His mood darkens and any chance of him answering vanishes when Atlas joins us.
“Storm,” Atlas says. It is the coldest greeting between a father and son I have ever heard.
“Fear.” The father and son—both Olympic Knights—are strikingly similar in the shape of their eyes but little else. Atlas’s skin is the color of a gray winter sky. Ajax’s is dark brown. Atlas is slender. Ajax has more muscles than most legions. Atlas never blusters. Ajax talks shit like he was a tiny man from a poor family. “Back from butchering babies already?” he asks his father.
Atlas smiles. “Aren’t you due in South Pacifica?”
“I haven’t seen Lysander in eight months,” Ajax replies. “He’s been busy with civic engineering, you see.”
“Now you have. Give the Republic my best, Storm.” Atlas waits for Ajax to leave.
Ajax does not. “I hear you’re off to ‘pacify’ South America after the summit,” he says.
“I am.”
“Strange, considering the man who murdered my mother—the man you said was probably dead—is likely somewhere between Venus and Mars right now,” Ajax says.
“Your point?”
“My point is you never gave two shits about my mother or avenging her.”
“Your mother was a good soldier, but we had little in common except that Atalantia liked our genes. You obviously cared for your mother—so much that you willingly linger in her shadow. So why aren’t you hunting Darrow?” Atlas asks.
I almost step back from the impending explosion of violence. If any other man had said that to Ajax, Ajax would cut him in half, then beg the man’s family to try and avenge him, then cut them in half too.
Atlas looks at the war machines staggering into the horizon, and says, “We all have our parts to play, young man. Yours is to do as you’re told until you can prove you don’t have to be told. Fortunately, you’ve made progress, on that front at least.”
Ajax grins like the skulls on his armor. “One of these days, when the war is won, Atalantia won’t need you anymore. We’ll have a talk then. Son to father.”
“If we must.” Atlas does not care at all. He strides away. “Hurry along, Lune. The Dictator won’t do business after the sun is set. She has a party to attend.”
Ajax watches after Atlas. A film of anger coats his eyes. He would call Atlas Father, I think. But Atlas does not even care enough about him to explain why Ajax is so unworthy of his respect. It is as if by not knowing the answer already, Ajax does not deserve the answer. “Slag him,” I say.
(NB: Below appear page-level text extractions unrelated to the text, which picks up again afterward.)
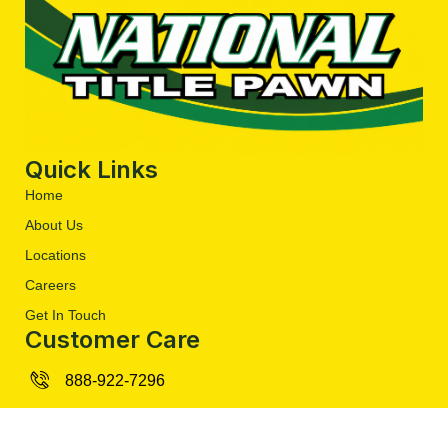
Quick Links
Home
About Us
Locations
Careers
Get In Touch
Customer Care
888-922-7296
contact@nationaltitlepawn.org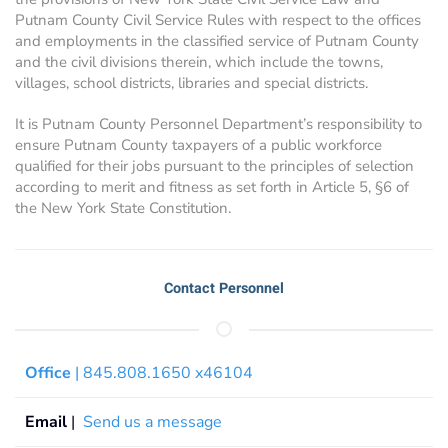
Putnam County Civil Service Rules with respect to the offices
and employments in the classified service of Putnam County
and the civil divisions therein, which include the towns,
villages, school districts, libraries and special districts.
It is Putnam County Personnel Department’s responsibility to
ensure Putnam County taxpayers of a public workforce
qualified for their jobs pursuant to the principles of selection
according to merit and fitness as set forth in Article 5, §6 of
the New York State Constitution.
Contact Personnel
Office
| 845.808.1650 x46104
Email
|
Send us a message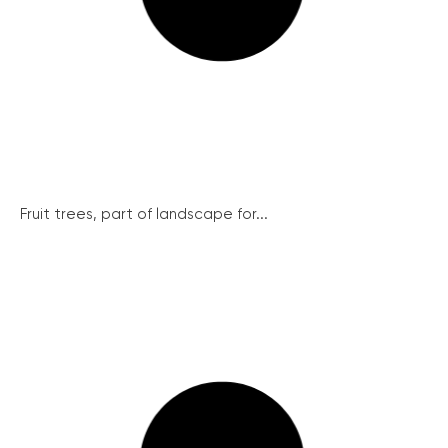
Fruit trees, part of landscape for...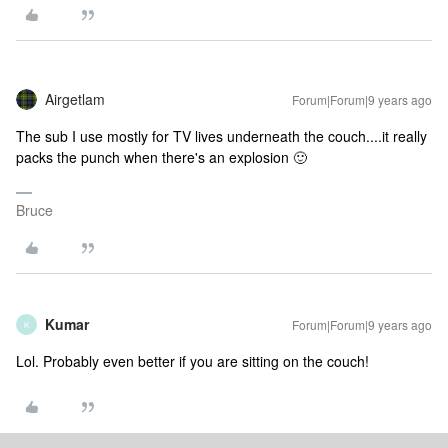
Airgetlam
Forum|Forum|9 years ago
The sub I use mostly for TV lives underneath the couch....it really
packs the punch when there's an explosion 🙂
Bruce
Kumar
Forum|Forum|9 years ago
K
Lol. Probably even better if you are sitting on the couch!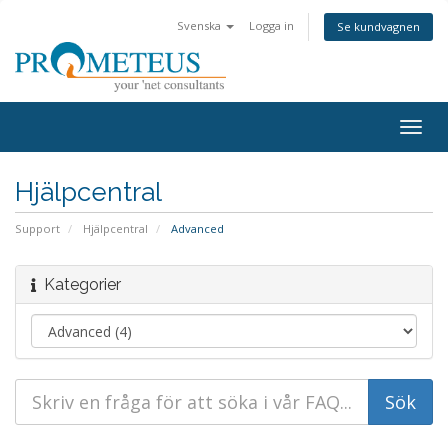
Svenska
Logga in
Se kundvagnen
Togg
navig
Hjälpcentral
Support
Hjälpcentral
Advanced
Kategorier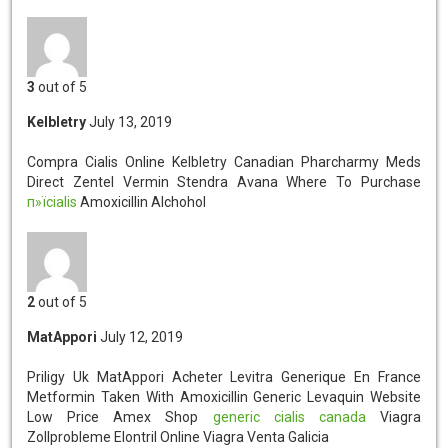
3
out of 5
Kelbletry
July 13, 2019
Compra Cialis Online Kelbletry
Canadian Pharcharmy Meds
Direct Zentel Vermin Stendra Avana Where To Purchase
п»їcialis
Amoxicillin Alchohol
2
out of 5
MatAppori
July 12, 2019
Priligy Uk MatAppori
Acheter Levitra Generique En France
Metformin Taken With Amoxicillin Generic Levaquin Website
Low Price Amex Shop
generic cialis canada
Viagra
Zollprobleme Elontril Online Viagra Venta Galicia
He ignores that. “Remember what I said. Kneel.”
“I won’t kneel to her,” I tell him.
He shrugs. “Do what you like. You might even get away with it. You have a knack for just that.”
“Ajax,” I call after him as he turns to leave. “It is good to see you. Despite everything.”
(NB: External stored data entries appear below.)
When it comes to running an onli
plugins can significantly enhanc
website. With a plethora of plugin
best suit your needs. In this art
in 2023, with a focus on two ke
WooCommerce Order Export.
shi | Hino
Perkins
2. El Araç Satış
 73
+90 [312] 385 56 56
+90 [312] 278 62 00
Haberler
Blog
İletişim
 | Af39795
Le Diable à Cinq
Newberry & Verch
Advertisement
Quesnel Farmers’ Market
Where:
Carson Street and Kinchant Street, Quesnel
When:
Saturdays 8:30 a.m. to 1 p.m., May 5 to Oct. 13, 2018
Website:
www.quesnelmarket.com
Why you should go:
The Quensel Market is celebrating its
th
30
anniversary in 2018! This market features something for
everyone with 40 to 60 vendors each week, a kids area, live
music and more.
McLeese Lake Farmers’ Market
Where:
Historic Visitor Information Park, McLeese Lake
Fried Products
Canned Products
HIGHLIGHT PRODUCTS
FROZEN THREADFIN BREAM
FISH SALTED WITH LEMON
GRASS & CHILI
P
“Go fuck yourself, Lysander.” He flies toward a cruiser off the coast. I scratch my head. He used to be so sweet. I head for Atlas and the bikes.
“What does Atalantia know?” I ask. “If you loved my mother and father like you always say you do, you’ll tell me. What were you doing on Mercury?”
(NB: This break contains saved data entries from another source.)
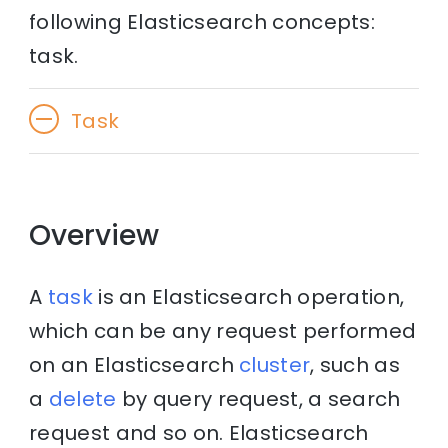
following Elasticsearch concepts:
task.
Task
Overview
A
task
is an Elasticsearch operation,
which can be any request performed
on an Elasticsearch
cluster
, such as
a
delete
by query request, a search
request and so on. Elasticsearch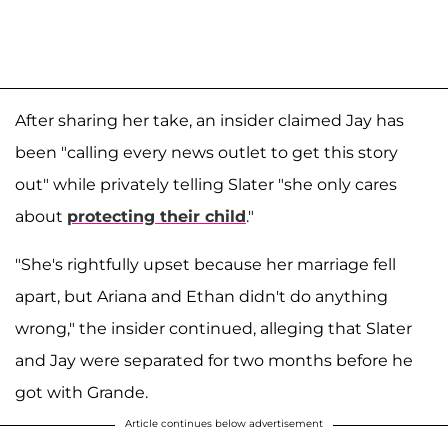
After sharing her take, an insider claimed Jay has
been "calling every news outlet to get this story
out" while privately telling Slater "she only cares
about
protecting their child
."
"She's rightfully upset because her marriage fell
apart, but Ariana and Ethan didn't do anything
wrong," the insider continued, alleging that Slater
and Jay were separated for two months before he
got with Grande.
Article continues below advertisement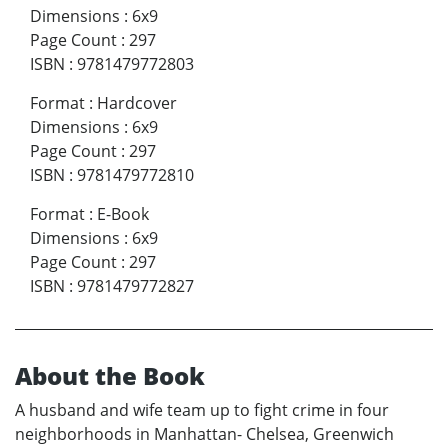
Dimensions
:
6x9
Page Count
:
297
ISBN
:
9781479772803
Format
:
Hardcover
Dimensions
:
6x9
Page Count
:
297
ISBN
:
9781479772810
Format
:
E-Book
Dimensions
:
6x9
Page Count
:
297
ISBN
:
9781479772827
About the Book
A husband and wife team up to fight crime in four
neighborhoods in Manhattan- Chelsea, Greenwich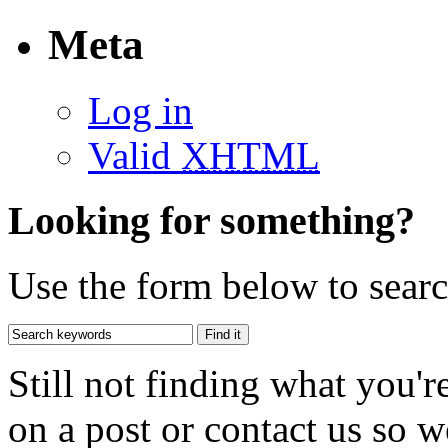
Meta
Log in
Valid
XHTML
Looking for something?
Use the form below to search
Still not finding what you'
on a post or contact us so we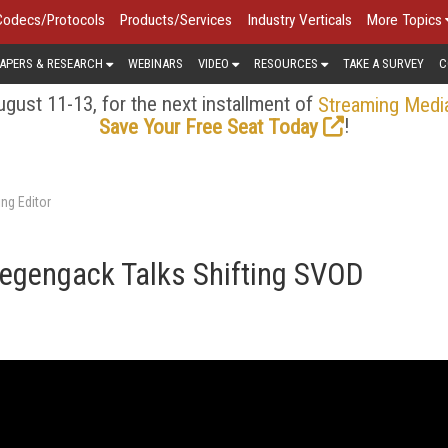
Codecs/Protocols
Products/Services
Industry Verticals
More Topics
APERS & RESEARCH
WEBINARS
VIDEO
RESOURCES
TAKE A SURVEY
C
gust 11-13, for the next installment of
Streaming Medi
!
Save Your Free Seat Today
ng Editor
iegengack Talks Shifting SVOD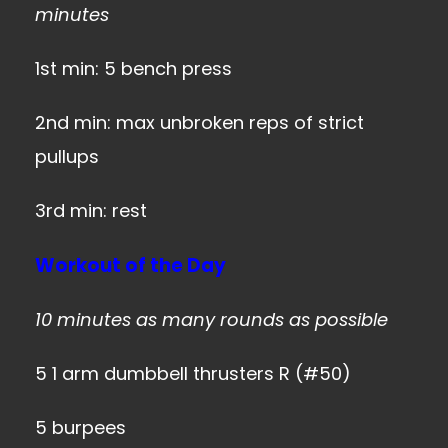
minutes
1st min: 5 bench press
2nd min: max unbroken reps of strict
pullups
3rd min: rest
Workout of the Day
10 minutes as many rounds as possible
5 1 arm dumbbell thrusters R (#50)
5 burpees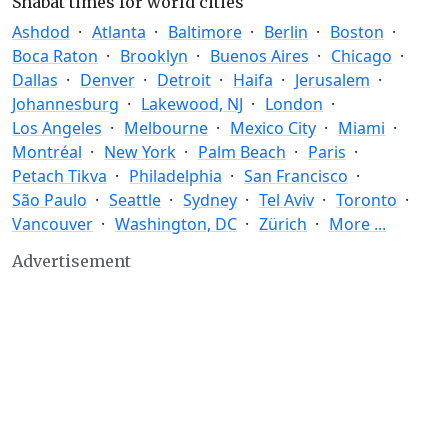
Shabat times for world cities
Ashdod
Atlanta
Baltimore
Berlin
Boston
Boca Raton
Brooklyn
Buenos Aires
Chicago
Dallas
Denver
Detroit
Haifa
Jerusalem
Johannesburg
Lakewood, NJ
London
Los Angeles
Melbourne
Mexico City
Miami
Montréal
New York
Palm Beach
Paris
Petach Tikva
Philadelphia
San Francisco
São Paulo
Seattle
Sydney
Tel Aviv
Toronto
Vancouver
Washington, DC
Zürich
More ...
Advertisement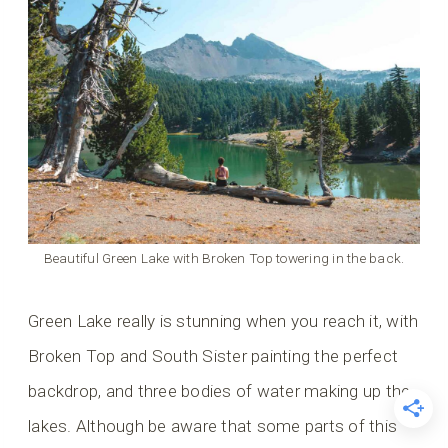
Beautiful Green Lake with Broken Top towering in the back.
Green Lake really is stunning when you reach it, with
Broken Top and South Sister painting the perfect
backdrop, and three bodies of water making up the
lakes. Although be aware that some parts of this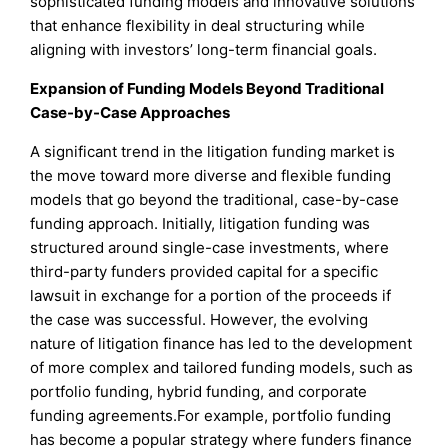
sophisticated funding models and innovative solutions
that enhance flexibility in deal structuring while
aligning with investors’ long-term financial goals.
Expansion of Funding Models Beyond Traditional
Case-by-Case Approaches
A significant trend in the litigation funding market is
the move toward more diverse and flexible funding
models that go beyond the traditional, case-by-case
funding approach. Initially, litigation funding was
structured around single-case investments, where
third-party funders provided capital for a specific
lawsuit in exchange for a portion of the proceeds if
the case was successful. However, the evolving
nature of litigation finance has led to the development
of more complex and tailored funding models, such as
portfolio funding, hybrid funding, and corporate
funding agreements.For example, portfolio funding
has become a popular strategy where funders finance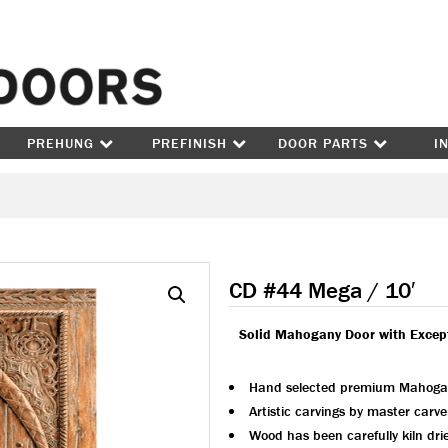
Skip to content
PREHUNG
PREFINISH
DOOR PARTS
I
CD #44 Mega / 10′
Solid Mahogany Door with Excep
Hand selected premium Mahoga
Artistic carvings by master carve
Wood has been carefully kiln dri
“I told you to relax.” Atlas looks at me the way I’ve seen beastmasters look at hunting dogs that don’t quite turn out. He shoves the golden bowl from my party into my lap. It is full. “You can carry Tharsus.”
* * *
—
A few dozen antelope drink from a small pond. A brilliant yellow streak sprints at them from the cover of nearby brush, and the antelopes bolt. The herd draws dusty trails eastward over the plains, where two more cheetana emerge from the tall grass and herd them north. Then a lithe, dark-skinned woman bounds down the slope, leaving plumes of dust behind her. She draws her bow on the run and seems to fire two shots at once. Both arrows catch a cheetana just as it turns and send it sprawling down to the dry earth.